I guess we shouldn't have been surprised that, given the artists' provenance, this work would be imbued with a political message. For instance, there was the concrete volley ball, described in an article from a UAE newspaper linked to on the Barjeel Facebook page as
a sculpture of a sports ball made from reconstituted concrete from the Apartheid Wall in Palestine. It offers a poetic response to conversations held with Palestinian children playing by a section of the wall near Ramallah.As well, we saw
the images from Larissa Sansour’s series Nation Estate, which offers a fantastical and futuristic response to the Palestinian situation. She imagines a skyscraper within which each floor represents a different city or area in the occupied land.The artist was born in Jerusalem, but in a film that's part of the display she cannot leave the elevator on the Jerusalem floor, which, when the doors open, shows the gold-domed mosque; in another image, one of the series' photographs displayed on the wall, the mosque and its surroundings are seen through shattered glass.

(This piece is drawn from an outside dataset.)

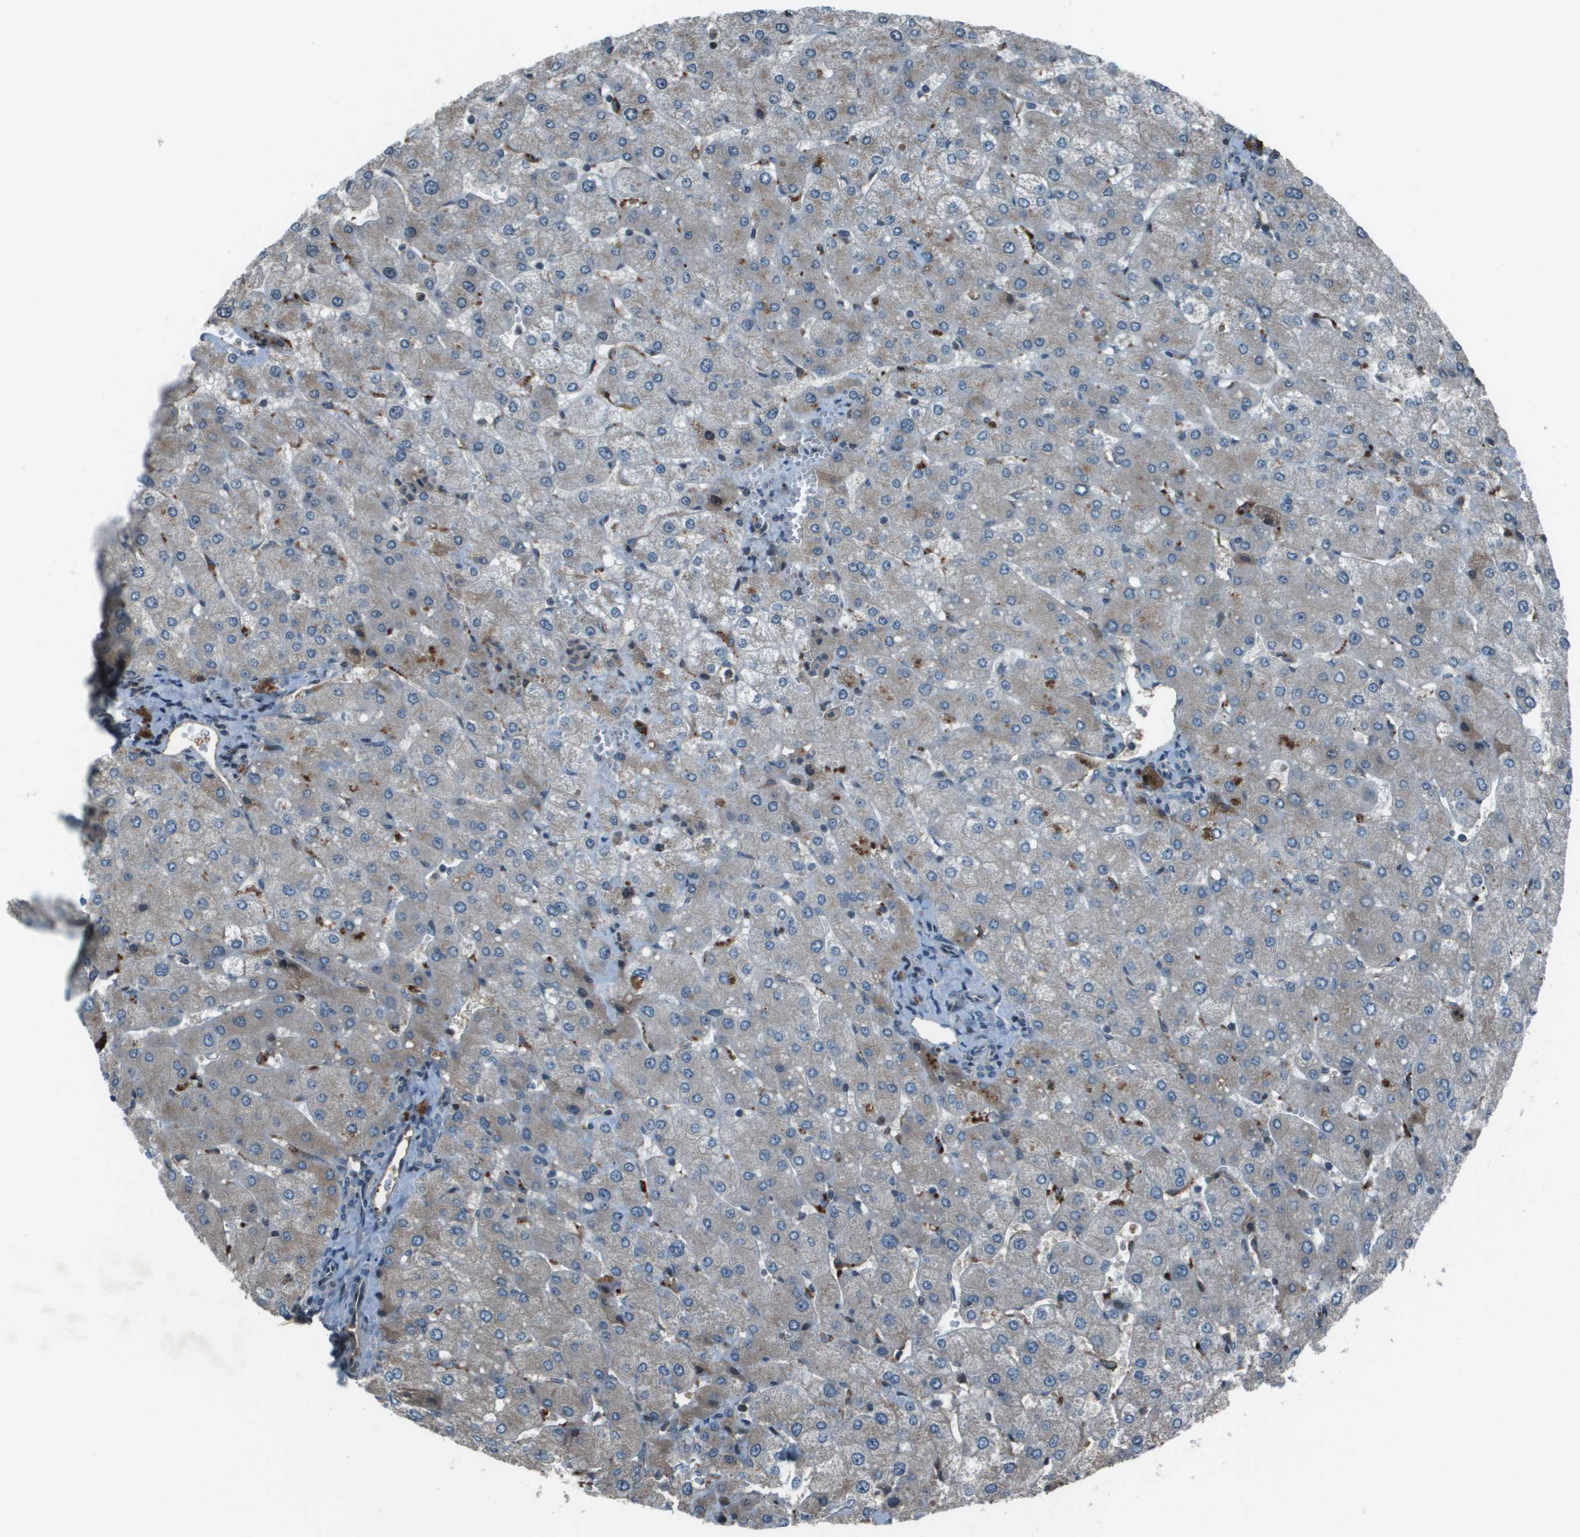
{"staining": {"intensity": "negative", "quantity": "none", "location": "none"}, "tissue": "liver", "cell_type": "Cholangiocytes", "image_type": "normal", "snomed": [{"axis": "morphology", "description": "Normal tissue, NOS"}, {"axis": "topography", "description": "Liver"}], "caption": "Image shows no significant protein expression in cholangiocytes of unremarkable liver.", "gene": "CXCL12", "patient": {"sex": "male", "age": 55}}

The implicit message: she, a Palestinian, is barred from a broken Jerusalem because of those awful rhymes with you-know-whos.
We also saw a small bronze sculpture encased in glass. "Oh, look," said my son. "That's the thing on the BDS logo."
And, indeed, it was.
Update: The CBC called the artwork "edgy." Good word, since much of it is double-edged.
Update: Shout out to the woman I saw in the permanent gallery wearing an "I Heart Jesus" T-shirt.